Traditions and rituals observed for thousands of years begin with the Seder dinner, a celebration of traditional and symbolic foods, including the unleavened bread the Israelites took with them during the Exodus. There was no time to allow the dough to rise, leading to the flat matzah bread that is still served to commemorate the hurried flight away from Egypt and enslavement.
"It's one of the major Jewish holidays," said Rabbi Beth Davidson of Temple Adath Yeshurun in Manchester. "What makes it different from some of the other major holidays is it is a home ritual. In addition to the religious observance it becomes a celebration with family and friends."
It's a celebration of the faith's history, but not a wild party."Passover is about celebrating the Exodus from Egypt and spring," Davidson said.Rabbi Levi Krinsky of Manchester-based Chabad Lubavitch of New Hampshire said true matzah must be prepared with specific ingredients, including water from a well to mix with the flour. Yeast or any leavening agent is not allowed in any form, according the website www.chabad.org. That means no traces of grains such as wheat, barley or oats are allowed during Passover, which traditionally lasts eight days.

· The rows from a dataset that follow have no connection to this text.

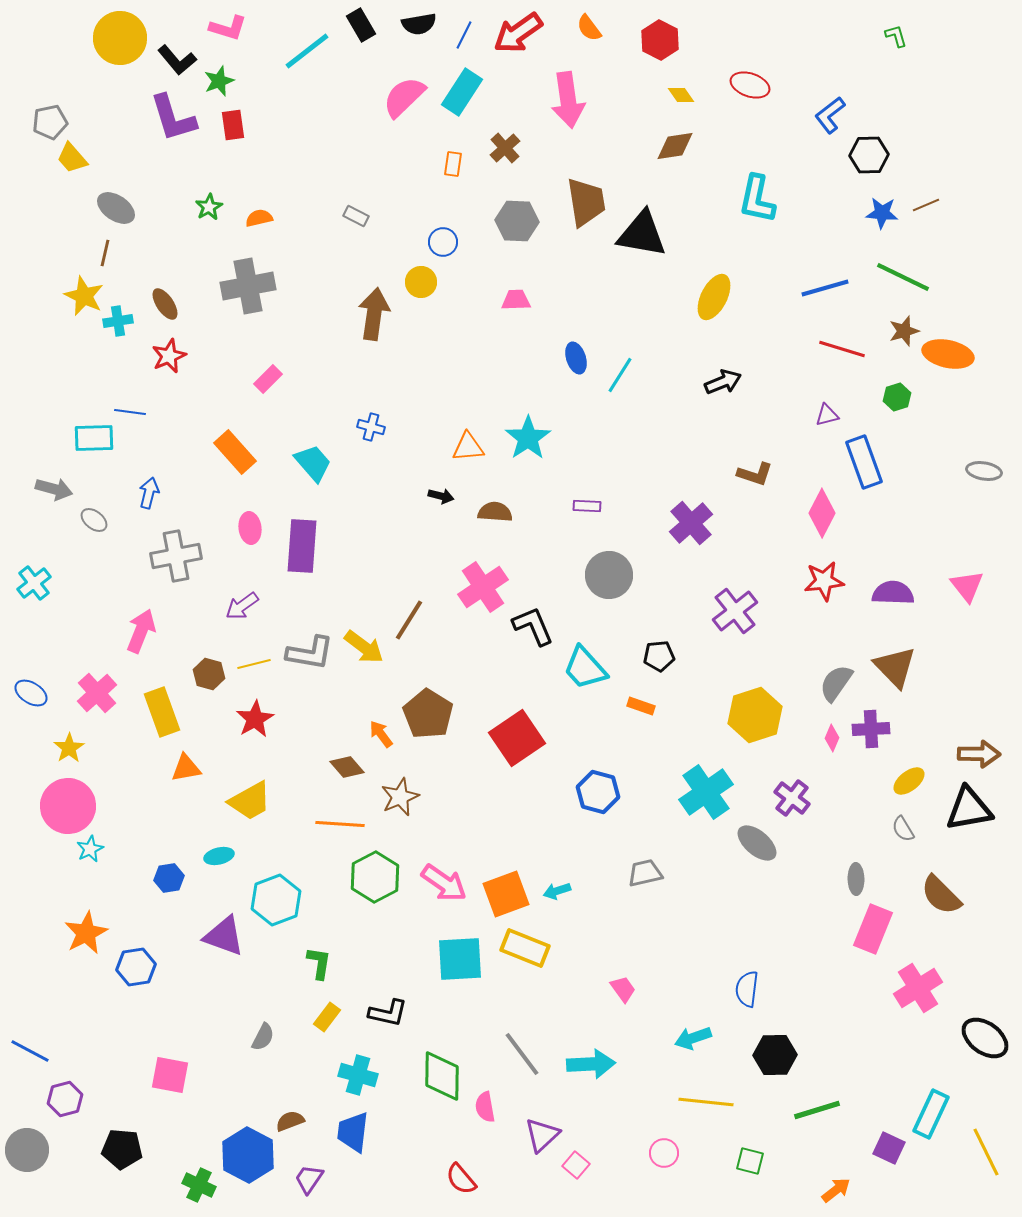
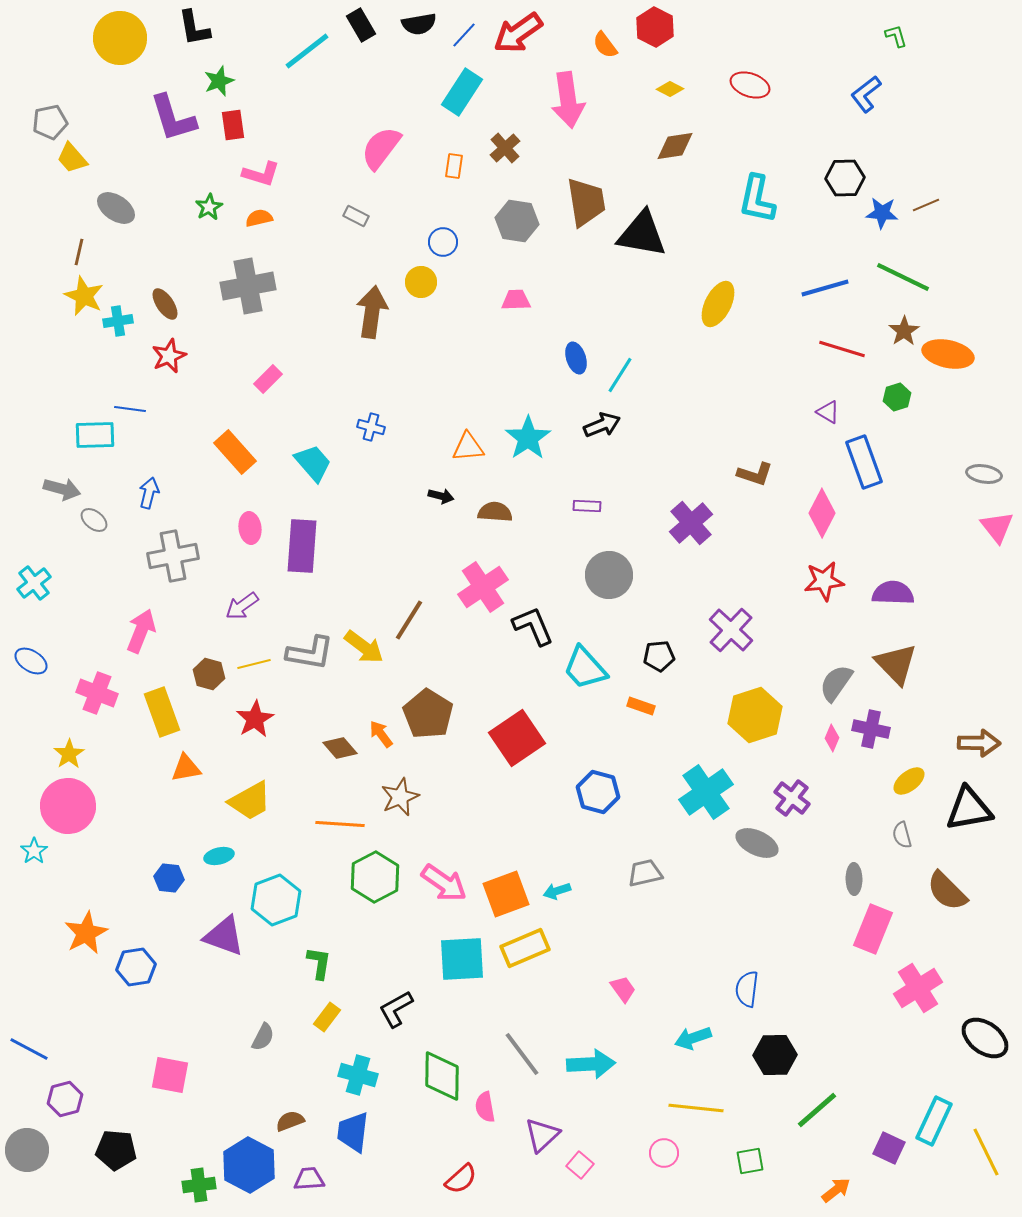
pink L-shape at (228, 28): moved 33 px right, 146 px down
orange semicircle at (589, 28): moved 16 px right, 17 px down
blue line at (464, 35): rotated 16 degrees clockwise
red hexagon at (660, 40): moved 5 px left, 13 px up
black L-shape at (177, 60): moved 17 px right, 32 px up; rotated 30 degrees clockwise
yellow diamond at (681, 95): moved 11 px left, 6 px up; rotated 28 degrees counterclockwise
pink semicircle at (404, 97): moved 23 px left, 51 px down; rotated 9 degrees counterclockwise
blue L-shape at (830, 115): moved 36 px right, 21 px up
black hexagon at (869, 155): moved 24 px left, 23 px down
orange rectangle at (453, 164): moved 1 px right, 2 px down
gray hexagon at (517, 221): rotated 6 degrees clockwise
brown line at (105, 253): moved 26 px left, 1 px up
yellow ellipse at (714, 297): moved 4 px right, 7 px down
brown arrow at (374, 314): moved 2 px left, 2 px up
brown star at (904, 331): rotated 16 degrees counterclockwise
black arrow at (723, 382): moved 121 px left, 43 px down
blue line at (130, 412): moved 3 px up
purple triangle at (827, 415): moved 1 px right, 3 px up; rotated 45 degrees clockwise
cyan rectangle at (94, 438): moved 1 px right, 3 px up
gray ellipse at (984, 471): moved 3 px down
gray arrow at (54, 489): moved 8 px right
gray cross at (176, 556): moved 3 px left
pink triangle at (967, 586): moved 30 px right, 59 px up
purple cross at (735, 611): moved 4 px left, 19 px down; rotated 9 degrees counterclockwise
brown triangle at (895, 667): moved 1 px right, 3 px up
blue ellipse at (31, 693): moved 32 px up
pink cross at (97, 693): rotated 27 degrees counterclockwise
purple cross at (871, 729): rotated 15 degrees clockwise
yellow star at (69, 748): moved 6 px down
brown arrow at (979, 754): moved 11 px up
brown diamond at (347, 767): moved 7 px left, 19 px up
gray semicircle at (903, 829): moved 1 px left, 6 px down; rotated 16 degrees clockwise
gray ellipse at (757, 843): rotated 15 degrees counterclockwise
cyan star at (90, 849): moved 56 px left, 2 px down; rotated 8 degrees counterclockwise
blue hexagon at (169, 878): rotated 16 degrees clockwise
gray ellipse at (856, 879): moved 2 px left
brown semicircle at (941, 895): moved 6 px right, 4 px up
yellow rectangle at (525, 948): rotated 45 degrees counterclockwise
cyan square at (460, 959): moved 2 px right
black L-shape at (388, 1013): moved 8 px right, 4 px up; rotated 138 degrees clockwise
blue line at (30, 1051): moved 1 px left, 2 px up
yellow line at (706, 1102): moved 10 px left, 6 px down
green line at (817, 1110): rotated 24 degrees counterclockwise
cyan rectangle at (931, 1114): moved 3 px right, 7 px down
black pentagon at (122, 1149): moved 6 px left, 1 px down
blue hexagon at (248, 1155): moved 1 px right, 10 px down
green square at (750, 1161): rotated 24 degrees counterclockwise
pink square at (576, 1165): moved 4 px right
purple trapezoid at (309, 1179): rotated 52 degrees clockwise
red semicircle at (461, 1179): rotated 92 degrees counterclockwise
green cross at (199, 1185): rotated 32 degrees counterclockwise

Krinsky said the sacrifices are reminders of what the Israelites endured during the trek to Mount Sinai. He thought earlier this month to use the unchanged history of matzah as learning tool.
Children were invited to not only observe the process, but take part in it and gain a better appreciation for the meaning behind matzah more than what is or isn't in it.
"It's a simple, plain and humble bread," Krinsky said.
Krinsky said Seders in New Hampshire this spring will have access to a wider selection of kosher wines, which he noticed a few months ago were scarce or pricey in state liquor outlets.
Krinsky said after a few phone calls, the state agreed there was a potential market and coordinated with distributors from other states in time to add more vintages in state liquor stores in time for the holiday.